Friday, August 19, 2011

Beda Dokter, Beda Cara

First off, just need to tell the world (don't worry, world, you're not required to respond) that I've just passed the five-year grace period last October without any recurrent symptoms (well, not that I know of...).

Awal tahun ini (atau akhir tahun lalu ya?) saya akhirnya memutuskan berganti dokter dan RS. Bukan karena gak cocok lagi atau bosan dengan dokter selama bertahun-tahun menangani saya. Tapi simply karena faktor jarak aja. Dan juga krn merasa lumayan cocok dengan dokter yang di RS dekat rumah ini.

Kalau dulu dokter yg menangani saya adalah spesialis bedah, kali ini spesialis endokrin. Beda dokter, beda juga cara penanganannya. Dulu, saat pertama datang ke dokter bedah tsb utk minta second opinion on what to do with those messy thyroid glands, dia memulai jawaban dengan kalimat: "Karena saya dokter bedah, maka saya sarankan..." Heheheh ternyata ada benarnya komentar beliau tentang beda dokter endokrin dengan dokter bedah (yang punya jam terbang tinggi membedah pasien kanker kiriman dokter endokrin) bahwa dokter bedah itu macam practical problem shooter, sedangkan dokter endokrin cenderung menangani masalah bak seniman.
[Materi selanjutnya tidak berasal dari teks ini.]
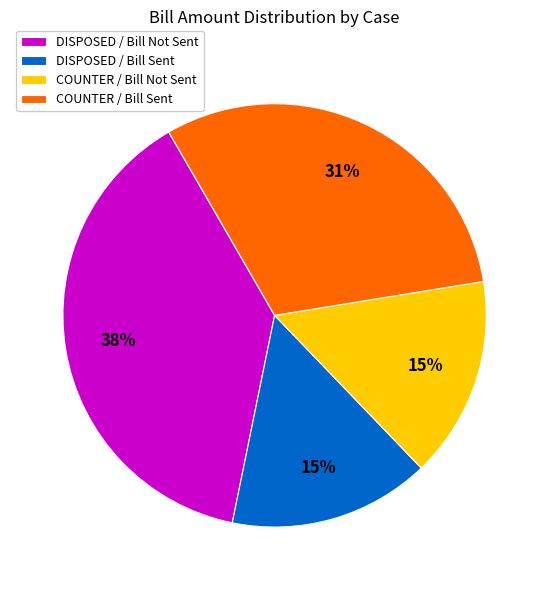

Is it true that COUNTER / Bill Not Sent is 15% of the pie?

True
Bukan masalah sih, sebetulnya. Hanya ada beberapa perbedaan cara penanganan yg kadang bikin saya bertanya2. Misalnya, saya sempat kaget saat dokter saya yang baru ini 'mengomeli' saya dengan halus ketika tahu saya tidak minum pil thyrax selama sebulan lebih sebelum melakukan tes darah. "Gimana sih, berhenti minum pil hormonnya sampai sebulan itu kan membahayakan diri sendiri. Emang siapa sih yg ngajarin begitu?" Saya jelaskan dokter saya sebelumnya selalu minta saya berhenti minum pil selama 2 minggu sebelum tes darah tiroid. Tapi, saya akhirnya lebih sering off-medication selama 3-4 minggu mengikuti saran dokter unit nuklir, yang mengatakan 2 minggu gak cukup untuk mendapatkan kadar Tsh/Tg yang asli untuk keperluan tes. Memang, kalau sedang off-medication, kondisi badan jadi gak karuan, apalagi kalau dalam jangka waktu yang lama.
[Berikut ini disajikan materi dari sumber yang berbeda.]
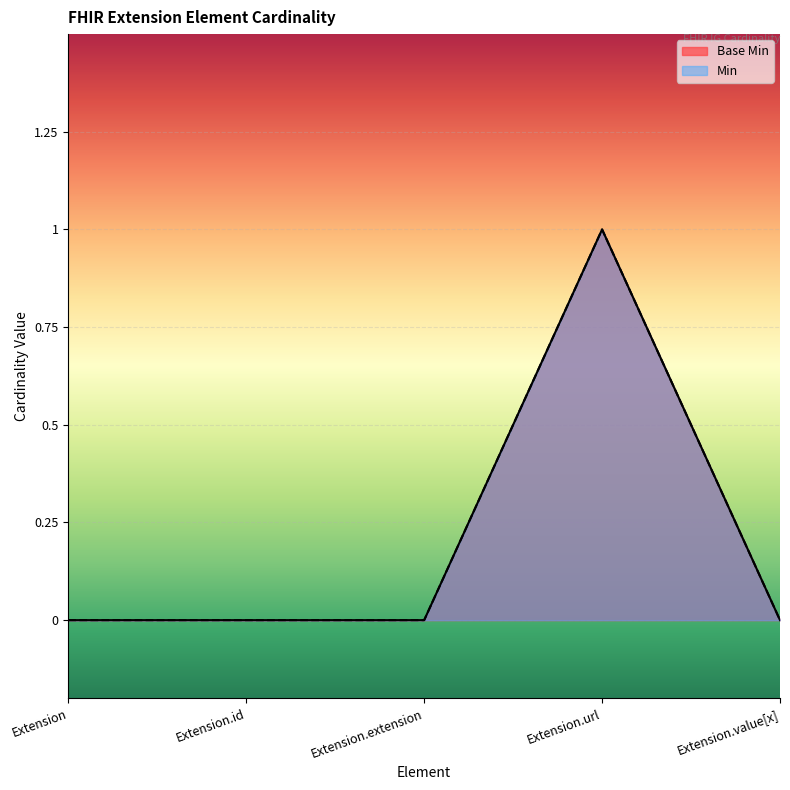

What are all the series names shown in the legend?

Min, Base Min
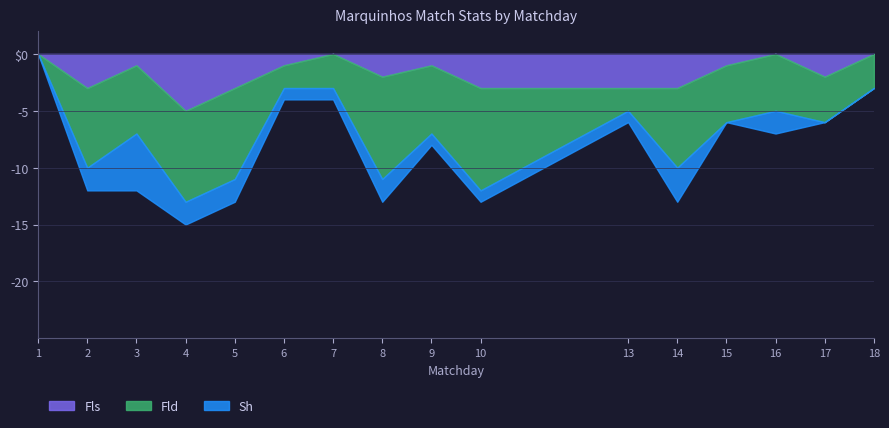

What is the value of the Sh point at the 3rd from the left?

5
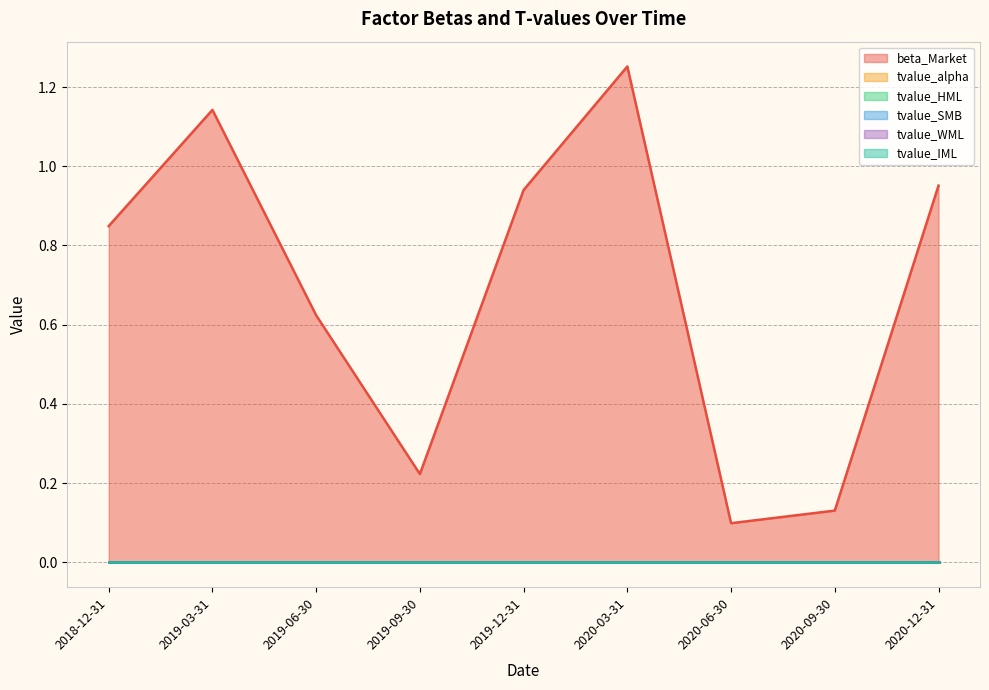

Reading left to right, extract all data points from this chart.

beta_Market: 0.8	1.1	0.6	0.2	0.9	1.3	0.1	0.1	1.0
tvalue_alpha: -0.0	-0.0	0.0	0.0	0.0	-0.0	0.0	0.0	-0.0
tvalue_HML: 0.0	0.0	0.0	0.0	-0.0	-0.0	0.0	0.0	-0.0
tvalue_SMB: -0.0	0.0	-0.0	-0.0	0.0	0.0	0.0	0.0	0.0
tvalue_WML: 0.0	0.0	0.0	-0.0	0.0	0.0	-0.0	-0.0	0.0
tvalue_IML: 0.0	0.0	0.0	-0.0	-0.0	-0.0	0.0	0.0	-0.0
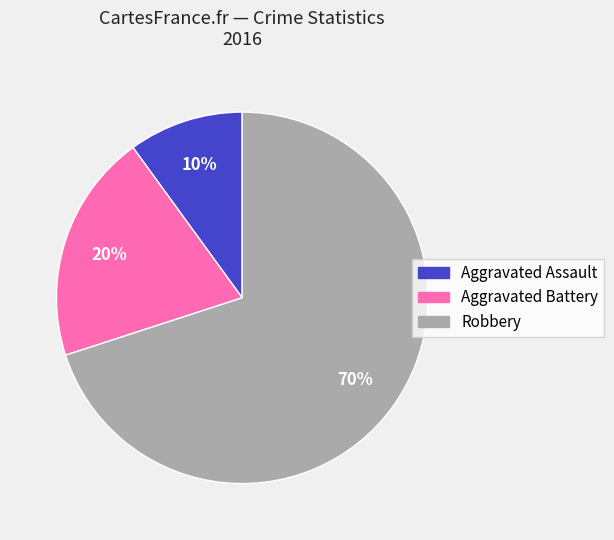

How many segments does this pie chart have?

3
Dokter saya yang baru meminta saya untuk kembali menjalani tes rutin T2/T3/T4/Tsh/Tg dua bulanan. Alasanya untuk mencari dosis yang tepat. Hadeeehh... Saking rutin ke RS, pegawai2 cafe RS sampe 'kangen' kalau saya tak datang2 :D. Masalahnya, cash flow jadi terganggu :(

Lucunya, dulu saya harus berhenti minum pil thyrax bila hendak tes darah, sekarang justru disuruh tetap minum pil. Saya sempat bertanya2 sendiri, bagaimana bisa dapat dosis yang tepat kalau tes dilakukan atas darah yang kondisinya 'terbantu' oleh pil hormon. Tapi gue gak berani nanya heheheh. Jadi, paling2 riset di internet utk cari tau sendiri.
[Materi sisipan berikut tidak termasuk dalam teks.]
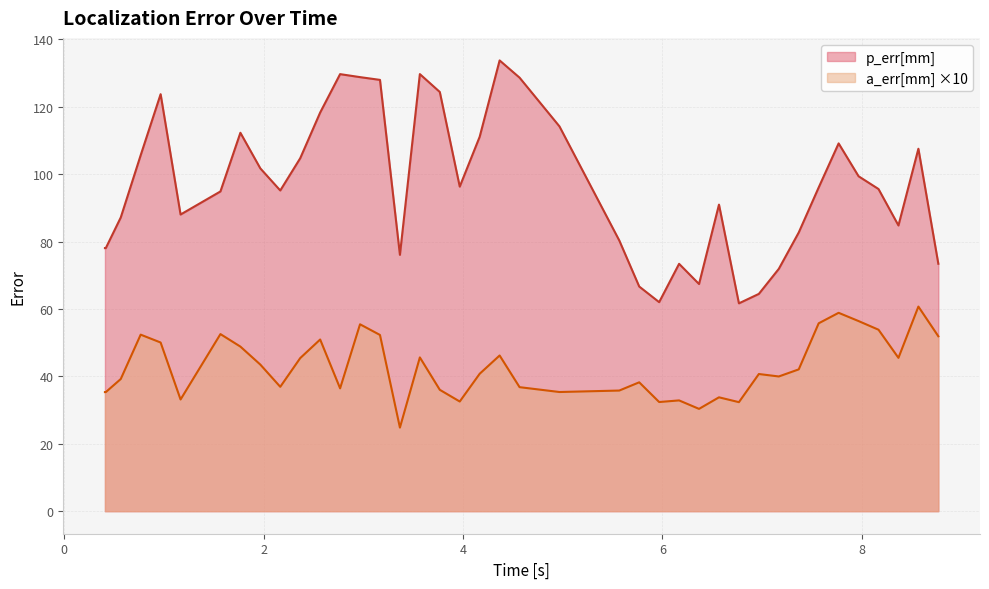

True or false: a_err[mm] and p_err[mm] cross at least once.

False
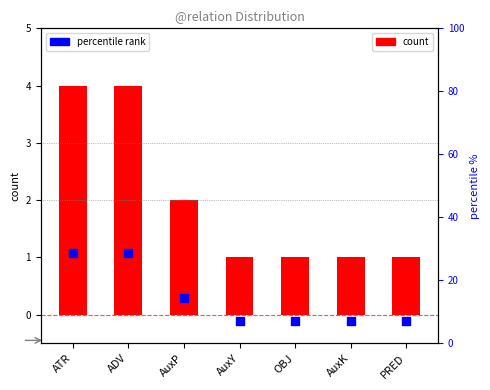

What are all the series names shown in the legend?

count, percentile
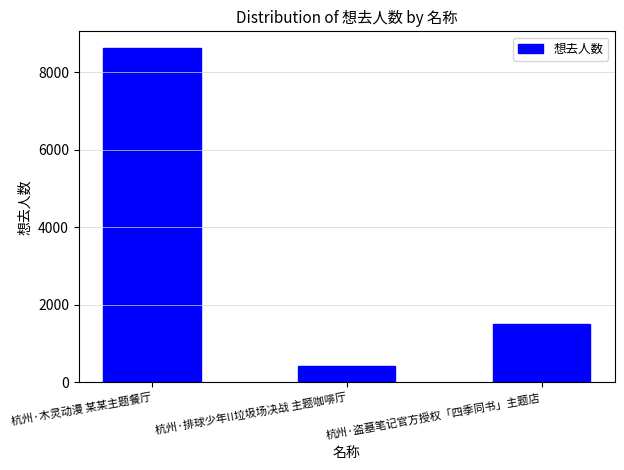

What is the label of the 3rd bar from the right?

杭州·木灵动漫 某某主题餐厅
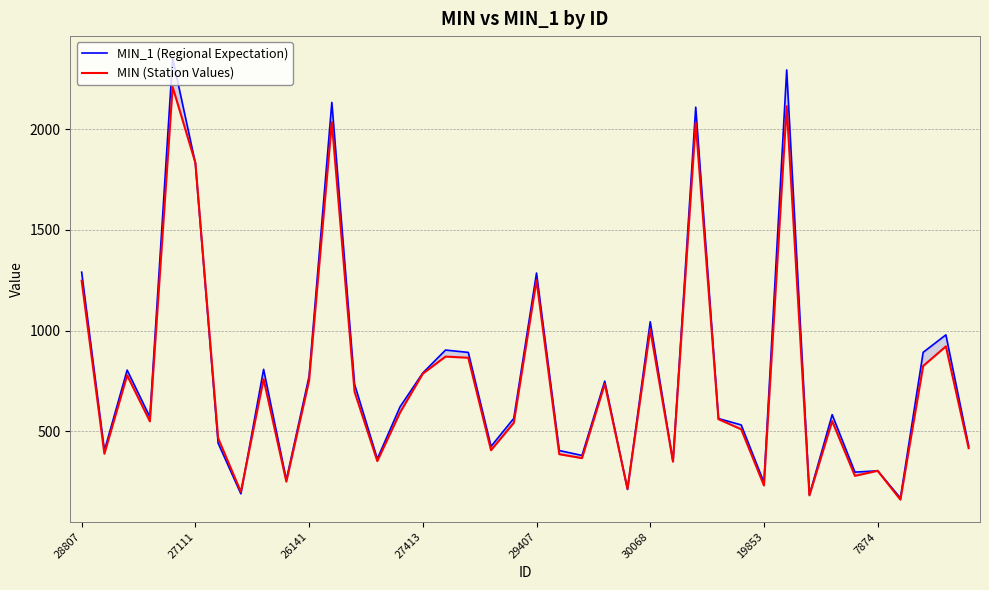

Which series has the widest spread of values?

MIN_1 (Regional Expectation)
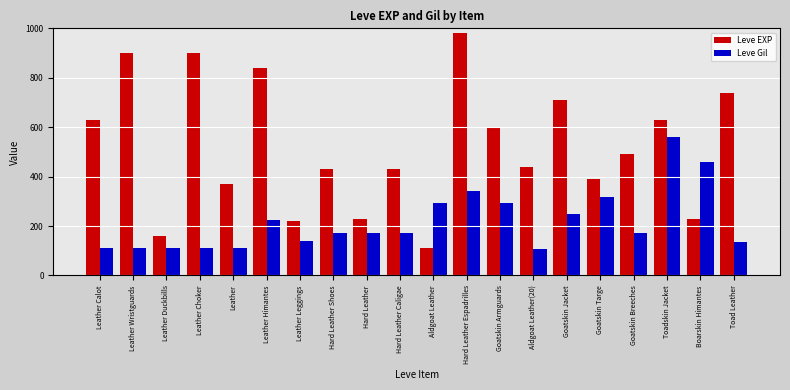

How many groups of bars are there?

20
Nah, tes dua bulan yang lalu juga bikin kaget. Angka Tg-nya diatas normal. Maka lagi2 gue diinterogasi si dokter: "kamu minum obatnya bener gak sih? rutin gak? sesuai dosis gak?" Tentu aja saya menjawab dengan manis: "tentu dong, dok". Padahal sih gak sesuai dosis. Duh, bandel bener sih pasiennya! Lha, habisnya dia kasis dosis 2.5 butir! Waks... Lha kok kembali ke masa paska operasi lagi toh? Seminggu pertama dosis ini gue ikutin, dan hasilnya badan jadi gak keruan. Akhirnya si sok tau ini menurunkan sendiri dosisnya ke 1.5 butir. Gue rasa dosis 1.5 yang diresepkan dokter terdahulu works just fine with my current loads deh.

Akhirnya si dokter memberi dosis baru: 0.5 butir per hari. Jauh bener dari 2.5 ke 0.5 heheheh. Entah karena pengaruh dosis, atau hal lain, nafsu makan jadi menggila, dan berat badan ya pastinya naik dong. Dan, sudah mulai 'takut air' alias mudah kedinginan. Yah, kita lihat saja nanti hasil tes darah berikut setelah Lebaran.